Ryan Wilson has announced that Literary Matters, a publication of the Association of Literary Scholars, Critics, and Writers (ALSCW), will continue. The new editor is John Matthew Steinhafel, who is a doctoral student at the Catholic University of America. The latest issue, which will be Wilson’s last, includes lots of great poetry and intriguing essays, including this essay by Stephen Kampa on “hidden forms”:
A critic might point out that you can scan passages from almost anything and find buried pentameters—indeed, “scan passages from almost anything” is iambic pentameter—so that Burnside’s method isn’t really a method but merely the byproduct of an analytic language that favors the iamb. To this, I would respond that the practice is too consistent to be accidental. Burnside doesn’t always do this, nor do the lines always resolve neatly into a series of pentameters as they do in the third section of “Alcools,” but the fact that Burnside presents those lines as a series of couplets, most of which can easily be scanned as pentameters, suggests that at least in certain contexts, the technique is quite purposeful. Furthermore, he does it often: read through Selected Poems, Black Cat Bone, and All One Breath and tell me how often you encounter iambic pentameter, either in its fully realized or broken-backed form. I find that most commonly it is a mixture of the two: the broken-backed pentameter provides variety in generally pentametric contexts. In any case, when something happens that often, we have every reason to suspect the poet is doing it on purpose.
This invites the more interesting question: what is the purpose? A Scottish Poetry Library website page identifies this technique as “flexible pentameters” and suggests it as a means of keeping technique an undercurrent, saying it might also be a means of “creating a looser visual effect, which can have the effect of speeding up one’s reading.” Maybe. It might be a way of experimenting with enjambment or heightening the importance of pentameter’s phrasal caesurae. It might be both a continuation and a critique of Pound’s “first heave,” which was to “break the pentameter.” It might be an attempt to play the visual against the aural. It might have a heuristic function: it is simply what Burnside needs to do to get the poem written. It might also be a disguise.
Marian A. Jacobs writes about Christian sci-fi and fantasy for World: “Christian publisher Revell doesn’t accept sci-fi or fantasy. Tyndale declined to comment for this story. Baker Publishing Group has published fantasy in previous years, and while author Gabrielle Meyer has a time travel series in the works, that’s something rare for the publisher.”
John Wilson recommends a book on rocks, which is ultimately about “our common world” told from “an unfamiliar angle.”

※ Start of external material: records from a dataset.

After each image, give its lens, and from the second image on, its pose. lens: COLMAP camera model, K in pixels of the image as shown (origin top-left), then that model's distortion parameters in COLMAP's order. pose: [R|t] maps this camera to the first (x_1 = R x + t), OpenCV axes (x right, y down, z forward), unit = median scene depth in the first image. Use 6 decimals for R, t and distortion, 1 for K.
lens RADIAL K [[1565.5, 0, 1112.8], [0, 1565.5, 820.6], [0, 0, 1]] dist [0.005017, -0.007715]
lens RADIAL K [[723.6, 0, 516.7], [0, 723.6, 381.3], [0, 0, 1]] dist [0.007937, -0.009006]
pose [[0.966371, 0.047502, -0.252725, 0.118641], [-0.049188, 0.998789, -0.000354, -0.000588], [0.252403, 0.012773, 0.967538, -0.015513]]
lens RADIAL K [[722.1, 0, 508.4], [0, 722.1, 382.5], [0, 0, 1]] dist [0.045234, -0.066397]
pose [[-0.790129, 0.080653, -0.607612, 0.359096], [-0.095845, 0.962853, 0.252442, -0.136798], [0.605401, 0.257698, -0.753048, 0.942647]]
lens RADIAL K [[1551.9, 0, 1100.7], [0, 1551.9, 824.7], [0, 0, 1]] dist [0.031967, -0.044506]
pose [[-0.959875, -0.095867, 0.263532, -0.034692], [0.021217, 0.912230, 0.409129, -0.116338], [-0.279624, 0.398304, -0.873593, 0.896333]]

Forthcoming: Sarah Irving-Stonebraker, Priests of History: Stewarding the Past in an Ahistoric Age (Zondervan, September 24): “In the attempt to appear relevant, the church often embraces this ahistoric worldview by jettisoning the historic ideas and practices of Christian formation. But this has unintended consequences, leaving Christians unmoored from history and losing the ability to grapple with its ethical complexities. In Priests of History, Sarah Irving-Stonebraker draws upon her expertise, and her experience as an atheist who has become a Christian, to examine what history is and why it matters.”